Steelers Tight Ends Not Just Football

Before he was an offensive coordinator or a head coach, Arthur Smith was a tight ends coach for three seasons with the Tennessee Titans. His experience in that role shows in the way he builds his offensive game plan, featuring two or three tight ends on the field at a time.

The Pittsburgh Steelers’ tight ends are enjoying that change.

“Love it,” Pat Freiermuth said via Cameron Heywards’ Not Just Football podcast posted this morning. “It’s great for the tight end room. It gets a lot of us on the field. Lot of 12 [and] 13 personnel. I think he does a really good job utilizing our skill set to advantage us over the defense. And so I think it’s been awesome so far.”

Dating back to when Smith was first hired, his coaching history suggested there would be a lot of tight end usage, and it sounds like that will be the case in the 2024 season.

The Steelers kept four tight ends on their initial 53-man roster, which is evidence of the influence Smith’s system has on the roster construction. Freiermuth will be the featured target of the group in the passing game, but they have a variety of skill sets that Smith can put to use.

Darnell Washington is a bigger body who can block and hopefully get more involved in the passing game, especially near the goal line. MyCole Pruitt is a little more compact at 6-2, 258 pounds and can also help out in the passing game. He has eight touchdowns in the four years he worked under Arthur Smith. And Connor Heyward can do a little bit of everything, including serving as a fullback in the backfield.

“Like Pat said, just lining us up in a variety of different formations and just letting us showcase what we’re able to do,” said Connor Heyward. “Like today, he lined me up all over, but he’s lined us up all over throughout camp just to see what we’re comfortable with and see what we’re able to do. So when game time comes, we’re able to do those things.”

The 12- and 13-personnel packages work best when all of the tight ends are able to get involved in a variety of ways. Freiermuth acknowledged he is more of a pass catcher, but thinks the new offense puts him in positions where he can win as a blocker, too.

“I think in this offense it puts me up in certain situations where I can thrive in the blocking game as well,” Freiermuth said.

Tight end usage was way down in 2023 under Matt Canada.
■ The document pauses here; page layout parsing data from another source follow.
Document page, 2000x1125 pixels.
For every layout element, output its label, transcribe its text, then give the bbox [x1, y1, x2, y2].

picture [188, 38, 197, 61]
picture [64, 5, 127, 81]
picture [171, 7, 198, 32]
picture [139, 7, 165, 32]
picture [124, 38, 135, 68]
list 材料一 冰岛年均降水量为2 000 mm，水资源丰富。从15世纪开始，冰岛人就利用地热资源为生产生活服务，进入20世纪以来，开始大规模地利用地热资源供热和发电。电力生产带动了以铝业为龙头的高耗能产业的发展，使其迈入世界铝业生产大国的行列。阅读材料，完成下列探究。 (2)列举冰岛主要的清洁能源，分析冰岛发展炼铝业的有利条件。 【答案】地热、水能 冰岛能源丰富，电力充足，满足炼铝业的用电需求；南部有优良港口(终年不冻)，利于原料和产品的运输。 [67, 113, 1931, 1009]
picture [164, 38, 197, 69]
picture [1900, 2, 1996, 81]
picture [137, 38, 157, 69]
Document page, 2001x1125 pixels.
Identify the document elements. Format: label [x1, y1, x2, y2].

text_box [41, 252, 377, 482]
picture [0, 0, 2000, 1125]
By the end of October, while Freiermuth was out with an injury, they had just 21 receptions for 152 yards and two touchdowns as a group. That improved a little down the stretch, but the group still only accounted for 62 receptions, 536 yards, and two touchdowns in total. That number is set to go way up in the 2024 season.

As it stands right now, Freiermuth is effectively the team’s No. 2 WR, so his numbers should pretty easily eclipse the entire unit’s numbers from a season ago.
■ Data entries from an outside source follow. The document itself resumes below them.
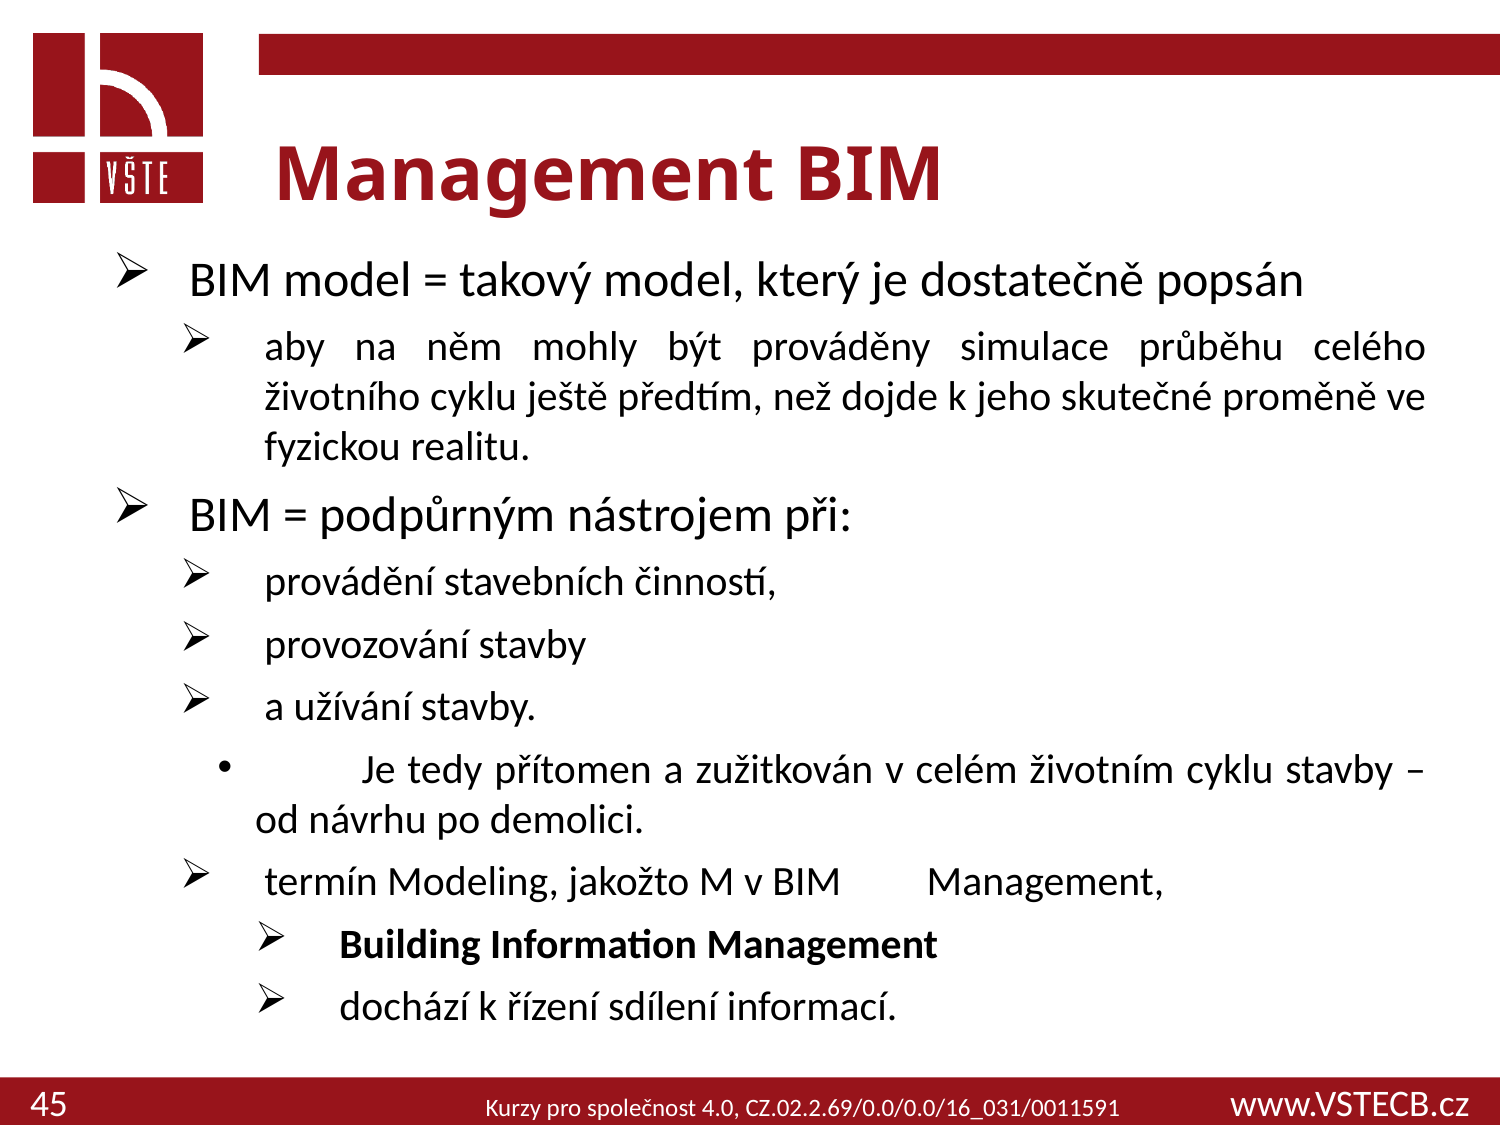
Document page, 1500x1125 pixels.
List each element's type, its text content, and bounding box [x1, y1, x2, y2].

text_box [258, 33, 1500, 76]
picture [33, 33, 203, 203]
text_box 45 Kurzy pro společnost 4.0, CZ.02.2.69/0.0/0.0/16_031/0011591 www.VSTECB.cz [0, 1076, 1500, 1125]
title Management BIM [258, 76, 1500, 278]
list BIM model = takový model, který je dostatečně popsán aby na něm mohly být prováděny simulace průběhu celého životního cyklu ještě předtím, než dojde k jeho skutečné proměně ve fyzickou realitu. BIM = podpůrným nástrojem při: provádění stavebních činností, provozování stavby a užívání stavby. Je tedy přítomen a zužitkován v celém životním cyklu stavby – od návrhu po demolici. termín Modeling, jakožto M v BIM Management, Building Information Management dochází k řízení sdílení informací. [97, 238, 1442, 1017]
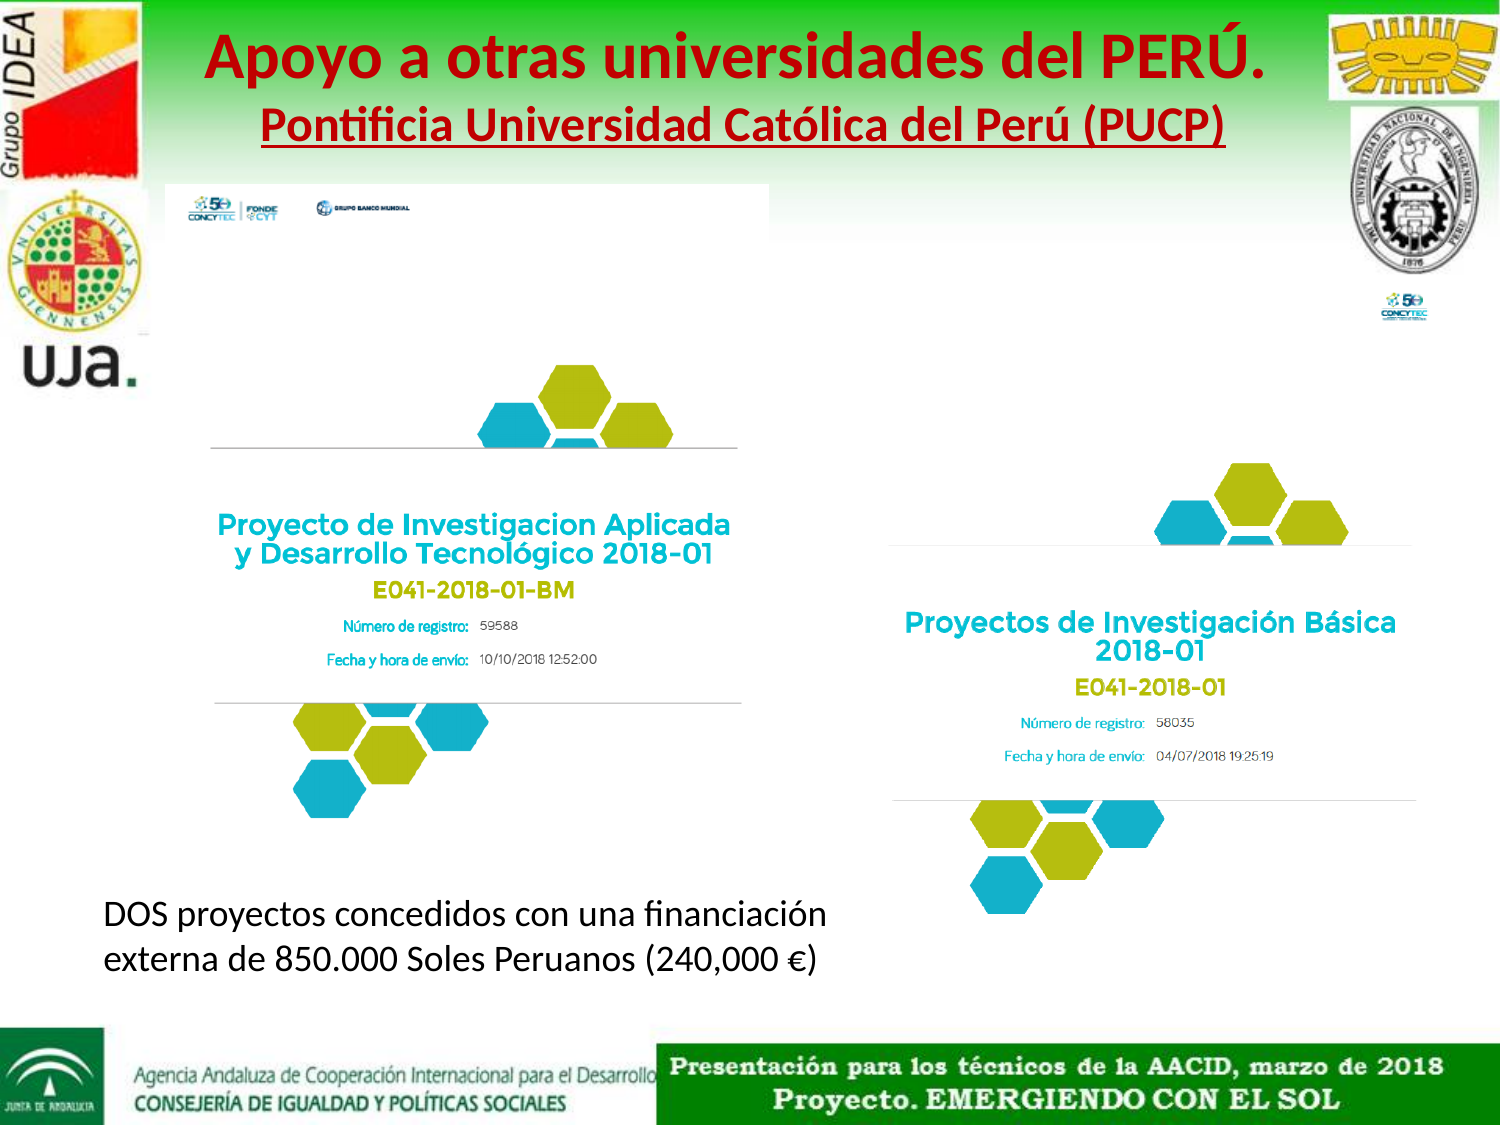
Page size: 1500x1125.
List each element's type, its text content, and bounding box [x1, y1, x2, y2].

It wouldn’t be surprising for the tight ends double their collective receiving yards as last year, and hopefully several more touchdowns, too.

This obviously also allows the team to have some bigger bodies on the field to block for the run game as well. The offense will likely be a run-first group but being able to work passing concepts out of 12 and 13 personnel gives defenses a lot to think about. Not every defense has the personnel to combat the potential mismatches there as the league trends smaller and more athletic on defense to combat 11 personnel and West Coast offenses.

For some teams, speed kills. For the 2024 Steelers offense, size kills.